_Given problem_: Output every record word for word.

_Data to use_:
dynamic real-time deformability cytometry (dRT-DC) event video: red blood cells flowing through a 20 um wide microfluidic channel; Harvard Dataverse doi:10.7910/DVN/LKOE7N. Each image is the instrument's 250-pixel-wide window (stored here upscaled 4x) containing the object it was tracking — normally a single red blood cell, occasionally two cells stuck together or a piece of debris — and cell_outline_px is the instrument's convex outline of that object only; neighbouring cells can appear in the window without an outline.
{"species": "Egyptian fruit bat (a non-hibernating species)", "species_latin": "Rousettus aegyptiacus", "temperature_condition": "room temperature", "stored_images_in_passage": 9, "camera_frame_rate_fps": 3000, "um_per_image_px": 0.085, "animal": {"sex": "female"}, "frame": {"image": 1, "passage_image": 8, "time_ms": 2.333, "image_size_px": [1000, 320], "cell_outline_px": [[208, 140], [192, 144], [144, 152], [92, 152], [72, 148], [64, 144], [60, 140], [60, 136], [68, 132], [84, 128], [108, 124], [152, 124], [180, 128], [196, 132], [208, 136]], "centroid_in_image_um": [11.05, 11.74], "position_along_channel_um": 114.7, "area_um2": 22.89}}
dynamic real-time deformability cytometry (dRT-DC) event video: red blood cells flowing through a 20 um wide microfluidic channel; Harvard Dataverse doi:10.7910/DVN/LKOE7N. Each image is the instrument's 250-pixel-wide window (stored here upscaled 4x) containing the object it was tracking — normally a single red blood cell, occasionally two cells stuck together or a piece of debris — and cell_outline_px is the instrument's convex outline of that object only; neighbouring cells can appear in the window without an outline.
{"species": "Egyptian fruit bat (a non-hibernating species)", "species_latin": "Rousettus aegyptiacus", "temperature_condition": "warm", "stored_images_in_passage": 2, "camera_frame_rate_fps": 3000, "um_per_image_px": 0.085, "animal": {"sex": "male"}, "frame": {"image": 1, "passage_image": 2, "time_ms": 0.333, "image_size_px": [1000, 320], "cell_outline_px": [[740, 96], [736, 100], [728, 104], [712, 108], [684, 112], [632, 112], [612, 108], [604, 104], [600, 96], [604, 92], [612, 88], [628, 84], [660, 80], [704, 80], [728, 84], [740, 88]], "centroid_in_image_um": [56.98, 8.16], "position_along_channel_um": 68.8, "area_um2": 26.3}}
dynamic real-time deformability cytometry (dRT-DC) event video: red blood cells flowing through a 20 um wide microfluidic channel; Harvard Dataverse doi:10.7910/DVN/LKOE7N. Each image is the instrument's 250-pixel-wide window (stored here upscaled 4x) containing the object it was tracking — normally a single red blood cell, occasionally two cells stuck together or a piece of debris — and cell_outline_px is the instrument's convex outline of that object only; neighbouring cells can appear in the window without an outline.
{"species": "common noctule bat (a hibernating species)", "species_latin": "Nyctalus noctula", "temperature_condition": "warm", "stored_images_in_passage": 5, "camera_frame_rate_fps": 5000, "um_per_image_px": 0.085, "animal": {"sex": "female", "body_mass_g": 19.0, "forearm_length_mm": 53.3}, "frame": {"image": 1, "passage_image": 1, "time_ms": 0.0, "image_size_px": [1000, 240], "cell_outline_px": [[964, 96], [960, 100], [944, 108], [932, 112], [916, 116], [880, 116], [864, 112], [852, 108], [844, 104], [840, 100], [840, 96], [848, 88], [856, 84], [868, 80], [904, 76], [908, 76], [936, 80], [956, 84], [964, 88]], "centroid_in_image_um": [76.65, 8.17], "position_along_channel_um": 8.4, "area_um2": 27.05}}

_Expected answer_:
dynamic real-time deformability cytometry (dRT-DC) event video: red blood cells flowing through a 20 um wide microfluidic channel; Harvard Dataverse doi:10.7910/DVN/LKOE7N. Each image is the instrument's 250-pixel-wide window (stored here upscaled 4x) containing the object it was tracking — normally a single red blood cell, occasionally two cells stuck together or a piece of debris — and cell_outline_px is the instrument's convex outline of that object only; neighbouring cells can appear in the window without an outline.
{"species": "Egyptian fruit bat (a non-hibernating species)", "species_latin": "Rousettus aegyptiacus", "temperature_condition": "room temperature", "stored_images_in_passage": 9, "camera_frame_rate_fps": 3000, "um_per_image_px": 0.085, "animal": {"sex": "female"}, "frame": {"image": 1, "passage_image": 8, "time_ms": 2.333, "image_size_px": [1000, 320], "cell_outline_px": [[208, 140], [192, 144], [144, 152], [92, 152], [72, 148], [64, 144], [60, 140], [60, 136], [68, 132], [84, 128], [108, 124], [152, 124], [180, 128], [196, 132], [208, 136]], "centroid_in_image_um": [11.05, 11.74], "position_along_channel_um": 114.7, "area_um2": 22.89}}
dynamic real-time deformability cytometry (dRT-DC) event video: red blood cells flowing through a 20 um wide microfluidic channel; Harvard Dataverse doi:10.7910/DVN/LKOE7N. Each image is the instrument's 250-pixel-wide window (stored here upscaled 4x) containing the object it was tracking — normally a single red blood cell, occasionally two cells stuck together or a piece of debris — and cell_outline_px is the instrument's convex outline of that object only; neighbouring cells can appear in the window without an outline.
{"species": "Egyptian fruit bat (a non-hibernating species)", "species_latin": "Rousettus aegyptiacus", "temperature_condition": "warm", "stored_images_in_passage": 2, "camera_frame_rate_fps": 3000, "um_per_image_px": 0.085, "animal": {"sex": "male"}, "frame": {"image": 1, "passage_image": 2, "time_ms": 0.333, "image_size_px": [1000, 320], "cell_outline_px": [[740, 96], [736, 100], [728, 104], [712, 108], [684, 112], [632, 112], [612, 108], [604, 104], [600, 96], [604, 92], [612, 88], [628, 84], [660, 80], [704, 80], [728, 84], [740, 88]], "centroid_in_image_um": [56.98, 8.16], "position_along_channel_um": 68.8, "area_um2": 26.3}}
dynamic real-time deformability cytometry (dRT-DC) event video: red blood cells flowing through a 20 um wide microfluidic channel; Harvard Dataverse doi:10.7910/DVN/LKOE7N. Each image is the instrument's 250-pixel-wide window (stored here upscaled 4x) containing the object it was tracking — normally a single red blood cell, occasionally two cells stuck together or a piece of debris — and cell_outline_px is the instrument's convex outline of that object only; neighbouring cells can appear in the window without an outline.
{"species": "common noctule bat (a hibernating species)", "species_latin": "Nyctalus noctula", "temperature_condition": "warm", "stored_images_in_passage": 5, "camera_frame_rate_fps": 5000, "um_per_image_px": 0.085, "animal": {"sex": "female", "body_mass_g": 19.0, "forearm_length_mm": 53.3}, "frame": {"image": 1, "passage_image": 1, "time_ms": 0.0, "image_size_px": [1000, 240], "cell_outline_px": [[964, 96], [960, 100], [944, 108], [932, 112], [916, 116], [880, 116], [864, 112], [852, 108], [844, 104], [840, 100], [840, 96], [848, 88], [856, 84], [868, 80], [904, 76], [908, 76], [936, 80], [956, 84], [964, 88]], "centroid_in_image_um": [76.65, 8.17], "position_along_channel_um": 8.4, "area_um2": 27.05}}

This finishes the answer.